Un système de méditation.

Les dhyanas du monde de la forme et du monde sans forme.

 < (8/10) > 

Le mot sanskrit dhyana (en pâli : jhana) dérive de la racine verbale dhyai qui veut dire « penser à », « imaginer », « contempler », « méditer sur », « appeler à l'esprit », « se remémorer ». Le terme prit plus tard une signification assez différente, et je pense que Marion Matics la touche du doigt lorsqu'il dit que le but du dhyana est « de passer par la porte de l'esprit vers des régions de l'expérience autres que celles qui sont atteintes par les facultés communes de la pensée et de la perception des sens ». C'est une bonne définition générale. Deux des significations secondaires de dhyana sont « l'insensibilité » ou « l'affaiblissement » - insensibilité concernant particulièrement les perceptions des sens, ce que le mysticisme chrétien appelle parfois la Sainte Insensibilité - et la représentation mentale des attributs personnels d'une déité, comme dans la visualisation.

Nous pouvons considérer dhyana comme comprenant deux choses : des états de conscience supernormaux ou élevés - des états de conscience au-dessus et au-delà de ceux de notre esprit ordinaire et quotidien et état d'éveil - et les diverses pratiques menant à l'expérience de ces états de conscience élevés.

Dans la tradition bouddhique il y a un grand nombre de listes qui décrivent les différents niveaux ou les différentes dimensions de la conscience élevée. Nous allons examiner ici deux listes : les « quatre dhyanas du monde de la forme » et les « quatre dhyanas sans forme ».

Les quatre dhyanas du monde de la forme.

Généralement, quatre dhyanas sont énumérés, mais il y en a parfois cinq. Ceci nous rappelle que nous ne devons pas prendre ces classifications trop littéralement. Les Quatre Dhyanas représentent des états successivement plus élevés de développement psychique et spirituel, lequel est en réalité un processus continu, se déroulant sans cesse.

──────────────────────────────

**Tâche donnée**
Renvoie sans aucune modification le passage du texte sur les dhyanas situé entre « Les quatre dhyanas du » et « déroulant sans cesse. », ces deux bornes comprises.

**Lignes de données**
──────────────────────────────

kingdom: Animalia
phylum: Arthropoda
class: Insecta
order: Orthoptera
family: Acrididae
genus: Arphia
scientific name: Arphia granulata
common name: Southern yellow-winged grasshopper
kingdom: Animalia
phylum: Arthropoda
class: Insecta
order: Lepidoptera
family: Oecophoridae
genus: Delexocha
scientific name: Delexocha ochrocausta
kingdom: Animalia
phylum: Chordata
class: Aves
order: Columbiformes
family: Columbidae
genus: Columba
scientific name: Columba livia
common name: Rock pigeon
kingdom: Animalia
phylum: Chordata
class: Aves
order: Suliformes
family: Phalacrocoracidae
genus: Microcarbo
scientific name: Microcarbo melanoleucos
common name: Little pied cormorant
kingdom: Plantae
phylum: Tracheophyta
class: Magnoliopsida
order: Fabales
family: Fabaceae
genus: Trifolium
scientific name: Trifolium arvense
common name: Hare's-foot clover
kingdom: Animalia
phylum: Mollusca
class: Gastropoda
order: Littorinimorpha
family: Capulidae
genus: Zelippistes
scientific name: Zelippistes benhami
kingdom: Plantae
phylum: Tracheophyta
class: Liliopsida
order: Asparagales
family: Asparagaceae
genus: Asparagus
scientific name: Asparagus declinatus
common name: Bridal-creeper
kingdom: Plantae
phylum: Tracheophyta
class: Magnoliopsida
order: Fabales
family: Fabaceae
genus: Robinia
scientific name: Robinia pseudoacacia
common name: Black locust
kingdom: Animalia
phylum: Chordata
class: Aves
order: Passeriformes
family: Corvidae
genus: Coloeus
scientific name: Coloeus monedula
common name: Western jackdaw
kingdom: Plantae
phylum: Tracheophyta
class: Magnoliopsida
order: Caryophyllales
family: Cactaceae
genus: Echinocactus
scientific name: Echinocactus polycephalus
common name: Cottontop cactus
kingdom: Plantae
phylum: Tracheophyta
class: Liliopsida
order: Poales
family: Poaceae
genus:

──────────────────────────────

**Problème résolu**
Les quatre dhyanas du monde de la forme.

Généralement, quatre dhyanas sont énumérés, mais il y en a parfois cinq. Ceci nous rappelle que nous ne devons pas prendre ces classifications trop littéralement. Les Quatre Dhyanas représentent des états successivement plus élevés de développement psychique et spirituel, lequel est en réalité un processus continu, se déroulant sans cesse.